Tamer Said Mostafa (pronouns: he/him/his), a radical social worker by day and poet by night, is an always-proud Stockton, California native whose work has appeared in over twenty various journals and magazines such as Confrontation, Zone 3, and Freezeray among others. His chapbook, Which Way Will the Water Drag Our Bodies? was released in Spring, 2020 and is available through Monday Night Press. He is a graduate of the Creative Writing program at University of California, Davis where he won the Lois Ann Lattin Rosenberg Contest for Poetry. As an Arab-American Muslim, he experiences life through spirituality, community work, and the music of Bone Thugs-n-Harmony.
I Haven’t Been Keeping up on Pluto Much These Days
— at the El Dorado County Community Observatory
It happens that looking directly
through a reflector becomes a tragedy
once the constellations are unsettled on a night
the air is fresh with pine heaped from the foothills.
We praise the light years in the back of a sky theater
with our heads resting on the concrete
while the guides speak of the millennia to come.

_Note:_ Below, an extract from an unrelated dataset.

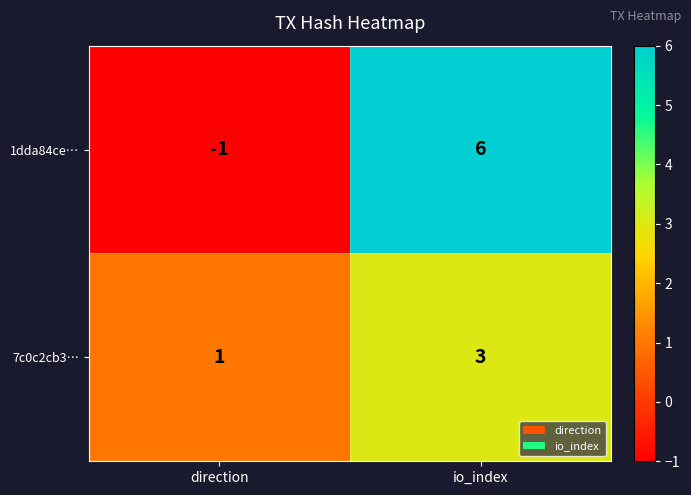

What is the difference between the maximum and minimum values in the 1dda84ce… series?

7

They say the earth is like a spinning top
maintaining its momentum, only for so long
before it forfeits inertia and recalibrates direction
to another distance.
I commemorate a moment in Mexico weeks earlier
when I felt the axis wobble
like a little jolt peeled the atmosphere from its reel
and suspended the tides too reluctant to pull the land’s threads
under their revolving onyx.
Everything is nothing, but cyclical.
I admit then, it is not new for me to hear them say
Pluto is now a dwarf planet in the metaphor
of star fields, rewriting itself to keep us guessing
what variant will arrive next.
But we can look at Saturn’s rings in the meantime
tug their particles into submission
and Jupiter’s Europa and Ganymede
overlapping the other’s mirage
above the elevation’s forgiveness.
All we’re left to wonder is Andromeda
as ominous as the city’s penumbra below
bulging from the farmland.
Such mercilessness rousing our memories
to ignore the gravity.
This poem was written to deconstruct time amidst the neoliberal control we subconsciously experience. The speaker centering themselves within the universe’s grandeur was meant to illustrate the anxiety of our existence when compared to the discursive, natural world. Yet, the sequence of spiritual inquiry juxtaposed against some sort of belonging, is its own truth.